**Instructions for the task:**
Please format every line of the entries below as a Markdown table with the columns Row and Line, numbering the rows and leaving out blank lines.

--- start of Data in this exercise ---

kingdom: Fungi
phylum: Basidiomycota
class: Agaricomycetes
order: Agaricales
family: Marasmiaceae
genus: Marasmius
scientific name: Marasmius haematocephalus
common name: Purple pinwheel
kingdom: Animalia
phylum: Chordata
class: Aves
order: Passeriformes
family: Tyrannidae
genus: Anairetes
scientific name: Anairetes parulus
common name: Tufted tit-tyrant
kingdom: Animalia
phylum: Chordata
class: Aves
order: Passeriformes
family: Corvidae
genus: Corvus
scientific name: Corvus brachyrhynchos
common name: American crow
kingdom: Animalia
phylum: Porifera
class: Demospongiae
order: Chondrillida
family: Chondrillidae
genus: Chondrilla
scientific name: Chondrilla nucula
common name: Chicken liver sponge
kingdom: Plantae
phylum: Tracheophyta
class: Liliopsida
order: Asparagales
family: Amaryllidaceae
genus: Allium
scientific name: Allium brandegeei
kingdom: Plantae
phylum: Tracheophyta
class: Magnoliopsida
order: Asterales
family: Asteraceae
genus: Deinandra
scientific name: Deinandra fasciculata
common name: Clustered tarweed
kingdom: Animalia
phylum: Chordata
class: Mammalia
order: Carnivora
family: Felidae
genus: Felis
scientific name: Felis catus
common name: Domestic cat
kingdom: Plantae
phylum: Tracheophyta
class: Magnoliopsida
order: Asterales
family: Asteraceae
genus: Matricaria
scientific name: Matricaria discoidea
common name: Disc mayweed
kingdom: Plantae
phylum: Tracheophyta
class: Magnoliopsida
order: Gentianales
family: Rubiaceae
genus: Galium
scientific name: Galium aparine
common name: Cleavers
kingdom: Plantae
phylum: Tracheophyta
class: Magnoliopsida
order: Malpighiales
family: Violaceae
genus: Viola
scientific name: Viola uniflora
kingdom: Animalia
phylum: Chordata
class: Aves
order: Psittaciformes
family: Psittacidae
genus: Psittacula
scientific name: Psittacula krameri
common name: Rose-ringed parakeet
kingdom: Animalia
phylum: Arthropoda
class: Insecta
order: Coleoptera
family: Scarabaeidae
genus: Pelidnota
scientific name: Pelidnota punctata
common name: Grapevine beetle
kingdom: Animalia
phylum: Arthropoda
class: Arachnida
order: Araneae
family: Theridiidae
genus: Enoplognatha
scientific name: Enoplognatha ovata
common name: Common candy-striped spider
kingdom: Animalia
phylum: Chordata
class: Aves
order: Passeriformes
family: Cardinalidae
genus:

--- end of Data in this exercise ---

**Response to the task:**
| Row | Line |
|---|---|
| 1 | kingdom: Fungi |
| 2 | phylum: Basidiomycota |
| 3 | class: Agaricomycetes |
| 4 | order: Agaricales |
| 5 | family: Marasmiaceae |
| 6 | genus: Marasmius |
| 7 | scientific name: Marasmius haematocephalus |
| 8 | common name: Purple pinwheel |
| 9 | kingdom: Animalia |
| 10 | phylum: Chordata |
| 11 | class: Aves |
| 12 | order: Passeriformes |
| 13 | family: Tyrannidae |
| 14 | genus: Anairetes |
| 15 | scientific name: Anairetes parulus |
| 16 | common name: Tufted tit-tyrant |
| 17 | kingdom: Animalia |
| 18 | phylum: Chordata |
| 19 | class: Aves |
| 20 | order: Passeriformes |
| 21 | family: Corvidae |
| 22 | genus: Corvus |
| 23 | scientific name: Corvus brachyrhynchos |
| 24 | common name: American crow |
| 25 | kingdom: Animalia |
| 26 | phylum: Porifera |
| 27 | class: Demospongiae |
| 28 | order: Chondrillida |
| 29 | family: Chondrillidae |
| 30 | genus: Chondrilla |
| 31 | scientific name: Chondrilla nucula |
| 32 | common name: Chicken liver sponge |
| 33 | kingdom: Plantae |
| 34 | phylum: Tracheophyta |
| 35 | class: Liliopsida |
| 36 | order: Asparagales |
| 37 | family: Amaryllidaceae |
| 38 | genus: Allium |
| 39 | scientific name: Allium brandegeei |
| 40 | kingdom: Plantae |
| 41 | phylum: Tracheophyta |
| 42 | class: Magnoliopsida |
| 43 | order: Asterales |
| 44 | family: Asteraceae |
| 45 | genus: Deinandra |
| 46 | scientific name: Deinandra fasciculata |
| 47 | common name: Clustered tarweed |
| 48 | kingdom: Animalia |
| 49 | phylum: Chordata |
| 50 | class: Mammalia |
| 51 | order: Carnivora |
| 52 | family: Felidae |
| 53 | genus: Felis |
| 54 | scientific name: Felis catus |
| 55 | common name: Domestic cat |
| 56 | kingdom: Plantae |
| 57 | phylum: Tracheophyta |
| 58 | class: Magnoliopsida |
| 59 | order: Asterales |
| 60 | family: Asteraceae |
| 61 | genus: Matricaria |
| 62 | scientific name: Matricaria discoidea |
| 63 | common name: Disc mayweed |
| 64 | kingdom: Plantae |
| 65 | phylum: Tracheophyta |
| 66 | class: Magnoliopsida |
| 67 | order: Gentianales |
| 68 | family: Rubiaceae |
| 69 | genus: Galium |
| 70 | scientific name: Galium aparine |
| 71 | common name: Cleavers |
| 72 | kingdom: Plantae |
| 73 | phylum: Tracheophyta |
| 74 | class: Magnoliopsida |
| 75 | order: Malpighiales |
| 76 | family: Violaceae |
| 77 | genus: Viola |
| 78 | scientific name: Viola uniflora |
| 79 | kingdom: Animalia |
| 80 | phylum: Chordata |
| 81 | class: Aves |
| 82 | order: Psittaciformes |
| 83 | family: Psittacidae |
| 84 | genus: Psittacula |
| 85 | scientific name: Psittacula krameri |
| 86 | common name: Rose-ringed parakeet |
| 87 | kingdom: Animalia |
| 88 | phylum: Arthropoda |
| 89 | class: Insecta |
| 90 | order: Coleoptera |
| 91 | family: Scarabaeidae |
| 92 | genus: Pelidnota |
| 93 | scientific name: Pelidnota punctata |
| 94 | common name: Grapevine beetle |
| 95 | kingdom: Animalia |
| 96 | phylum: Arthropoda |
| 97 | class: Arachnida |
| 98 | order: Araneae |
| 99 | family: Theridiidae |
| 100 | genus: Enoplognatha |
| 101 | scientific name: Enoplognatha ovata |
| 102 | common name: Common candy-striped spider |
| 103 | kingdom: Animalia |
| 104 | phylum: Chordata |
| 105 | class: Aves |
| 106 | order: Passeriformes |
| 107 | family: Cardinalidae |
| 108 | genus: |